Comic Vine Review


Thunderbolts #17


The Thunderbolts wetworks team begins their assault of New York’s mob, Gen. Ross tries to stem the tide of Thanos’ forces, and Deadpool reaches the end of a very, very long quest.

The Good

Charles Soule really does deserve credit for taking floundering titles and doing something truly great and even unique with them. I wanted to like the last Thunderbolts roster, with their time-travel shenanigans, but that storyline overstayed its welcome by a LARGE margin, so a complete roster restructuring seemed to be the way to go. Having the oddly appropriately named Thunderbolt Ross take over the team seemed like one of those “Oh yeah…” moments, but here we are. Having him recruit some of the most willing to kill heroes in the Marvel Universe was another excellent wrinkle as it allowed them to, much like X-Force, take on threats that superheroes wouldn’t normally think to take on, for better or worse. This is also one of the most standalone tie-ins with Infinity, moreso in many ways than even than the two Avengers titles. This feels like an arc that could have happened independent of Infinity, for the most part. There’s definitely a moment in this book that wouldn’t have happened on its own, but it’s not necessary to be reading the big title to understand what happens here. As always, Soule writes the characters absolutely true to their sources, while still keeping tongue firmly in cheek. This remains a title that’s actually very subtly funny and I think with personalities like these, that’s the best route to go. Otherwise we wind up with more 90s XTREEEEEEEEME tones, and NOBODY wants that, least of all me.

Jefte Palo continues to be an unusual, but welcome, choice on linework. His exaggerated, jagged characters highlight the comedic moments brilliantly as well as giving the entire book a tone of strange surrealism that fits with the writing perfectly. The characters are also rendered amazingly, everyone standing out as they should, even compared to ordinary people. Guru eFX provides the beautiful, dynamic colors that compliment Palo’s lines perfectly.

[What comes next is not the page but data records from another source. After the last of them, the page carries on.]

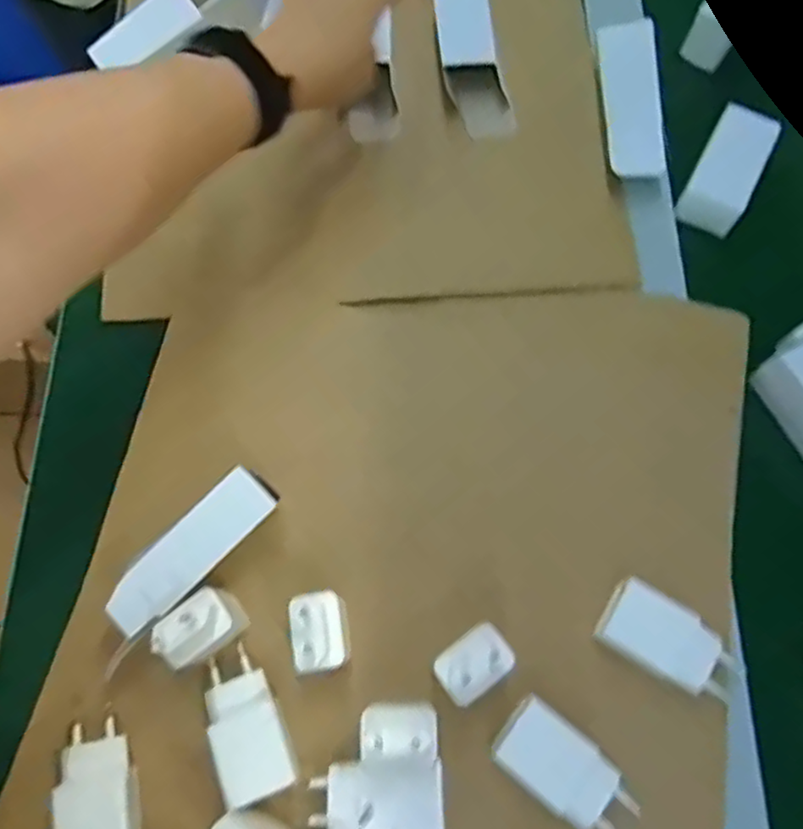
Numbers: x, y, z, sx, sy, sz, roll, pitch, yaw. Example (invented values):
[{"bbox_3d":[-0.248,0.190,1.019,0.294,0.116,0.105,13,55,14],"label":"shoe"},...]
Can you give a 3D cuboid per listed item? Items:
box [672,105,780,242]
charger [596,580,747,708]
[{"bbox_3d":[0.250,-0.187,0.500,0.044,0.024,0.099,28,74,9],"label":"box"},{"bbox_3d":[0.154,0.131,0.374,0.083,0.025,0.040,31,74,10],"label":"charger"}]

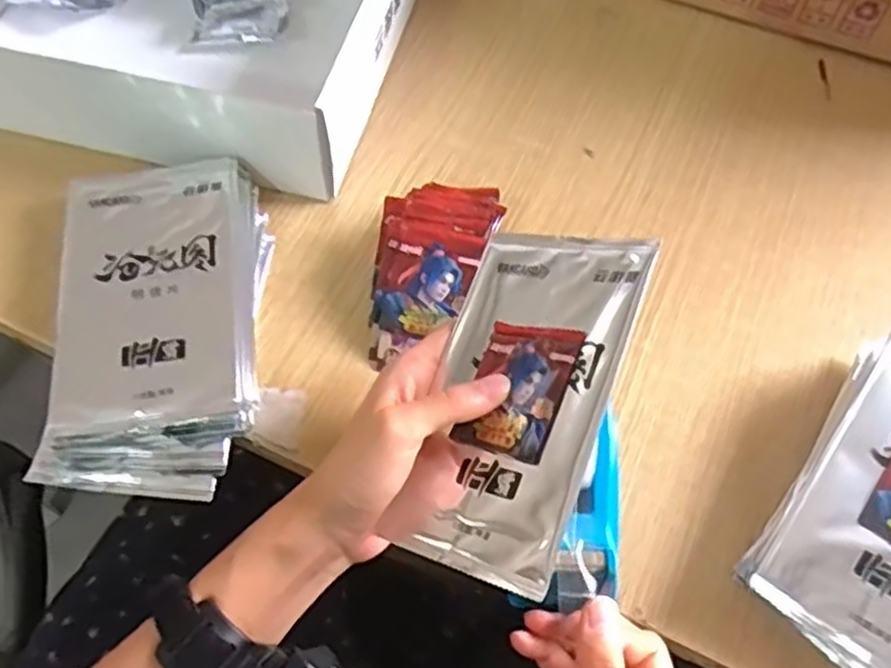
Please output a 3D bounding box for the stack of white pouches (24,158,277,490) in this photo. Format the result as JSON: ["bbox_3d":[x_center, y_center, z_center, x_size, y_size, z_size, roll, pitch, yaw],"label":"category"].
[{"bbox_3d":[-0.172,-0.011,0.451,0.116,0.038,0.205,-1,62,-4],"label":"stack of white pouches"}]

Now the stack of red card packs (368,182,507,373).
[{"bbox_3d":[-0.008,-0.048,0.475,0.074,0.042,0.144,16,62,6],"label":"stack of red card packs"}]

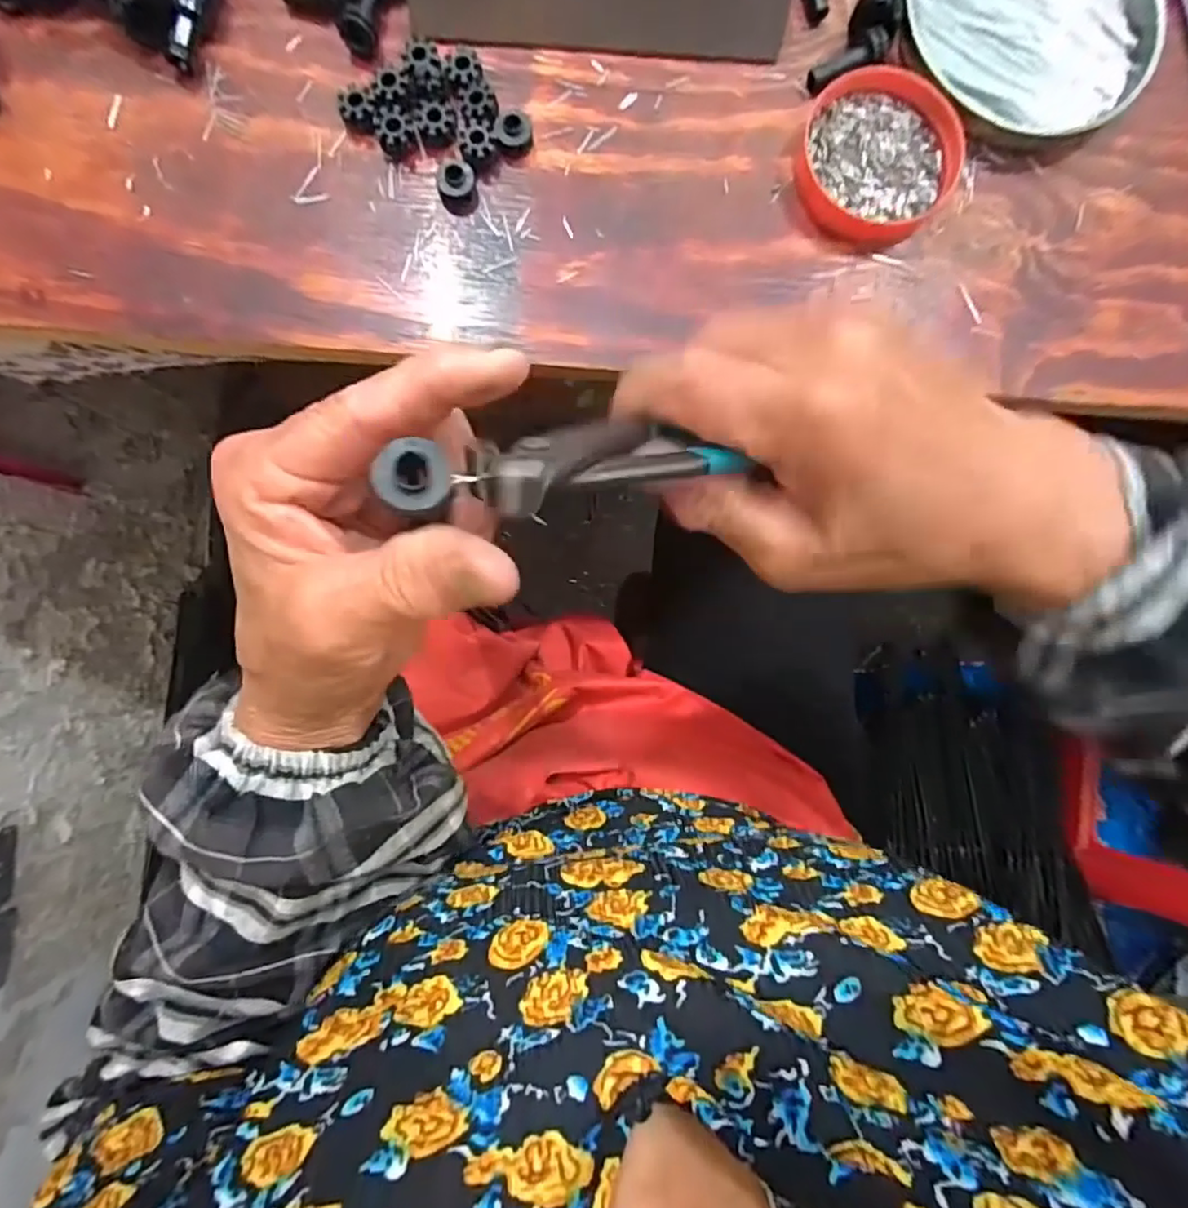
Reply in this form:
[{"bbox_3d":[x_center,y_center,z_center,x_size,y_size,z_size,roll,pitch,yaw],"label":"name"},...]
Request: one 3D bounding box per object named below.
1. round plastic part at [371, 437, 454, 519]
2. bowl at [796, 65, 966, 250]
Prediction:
[{"bbox_3d":[-0.043,-0.031,0.148,0.016,0.008,0.016,-4,89,-2],"label":"round plastic part"},{"bbox_3d":[0.145,-0.224,0.310,0.078,0.017,0.075,0,88,-2],"label":"bowl"}]

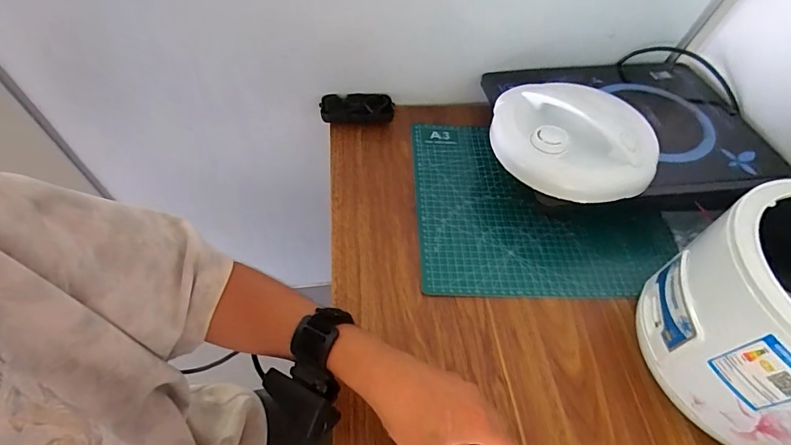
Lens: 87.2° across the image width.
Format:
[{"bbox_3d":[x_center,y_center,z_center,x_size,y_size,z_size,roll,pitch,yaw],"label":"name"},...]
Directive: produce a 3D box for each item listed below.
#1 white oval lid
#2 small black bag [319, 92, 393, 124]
[{"bbox_3d":[0.228,-0.118,0.536,0.197,0.045,0.206,11,53,5],"label":"white oval lid"},{"bbox_3d":[-0.061,-0.180,0.666,0.113,0.025,0.055,-1,52,-4],"label":"small black bag"}]

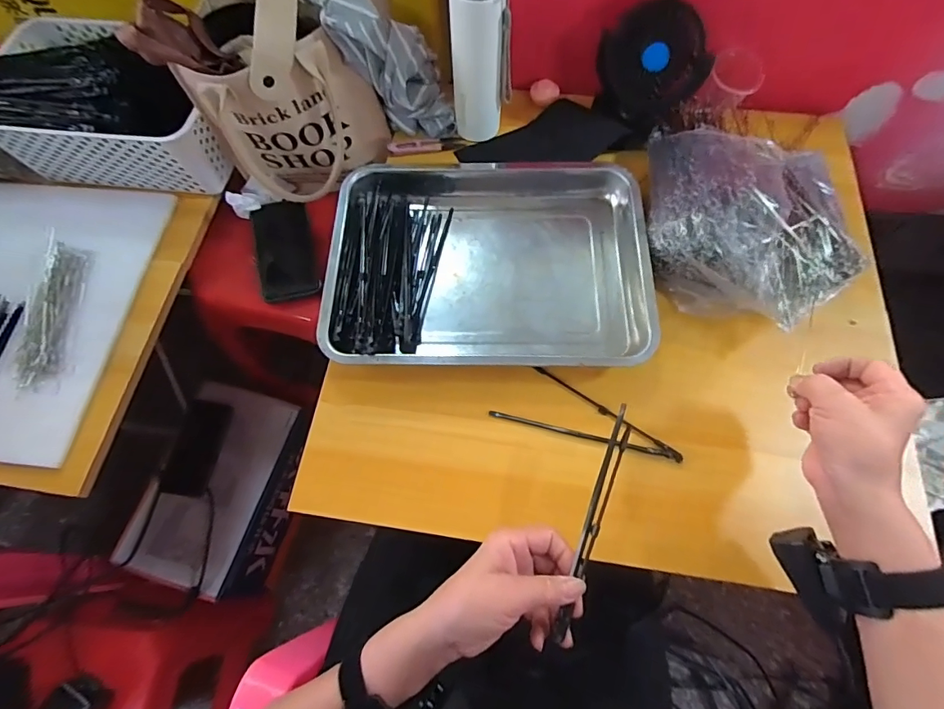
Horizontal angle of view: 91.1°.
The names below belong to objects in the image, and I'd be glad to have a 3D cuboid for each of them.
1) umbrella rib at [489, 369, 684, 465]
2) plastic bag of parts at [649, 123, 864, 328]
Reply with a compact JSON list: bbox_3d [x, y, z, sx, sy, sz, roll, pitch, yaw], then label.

The colors tend toward being somewhat dark and even moody at times, but it contrasts hilariously to the writing and the general design of the characters.

The Bad

There’s really not much to dislike in this book. Some of the characters are still a little strange or underdeveloped (I get that Mercy is a character that existed before this title, but a little explanation wouldn’t hurt. And don’t even get me started on Sterns) but the main cast is absolutely fantastic, and the two lesser-knowns are growing on me by and by.

The Verdict

Just when I was ready to get a little bored with the mobster subplot, Soule goes and makes it interesting by adding a twist from the Infinity storyline itself and I’m back to being interested. There’s definitely a lot to this book, and I can understand why it’s not necessarily for everyone, but for my money, it’s tough to find a better melding of comedy and action in Marvel’s pantheon, and very few books in comics in general can accomplish it. If you’re ready to not take some very serious characters very seriously, it’s an easy recommend.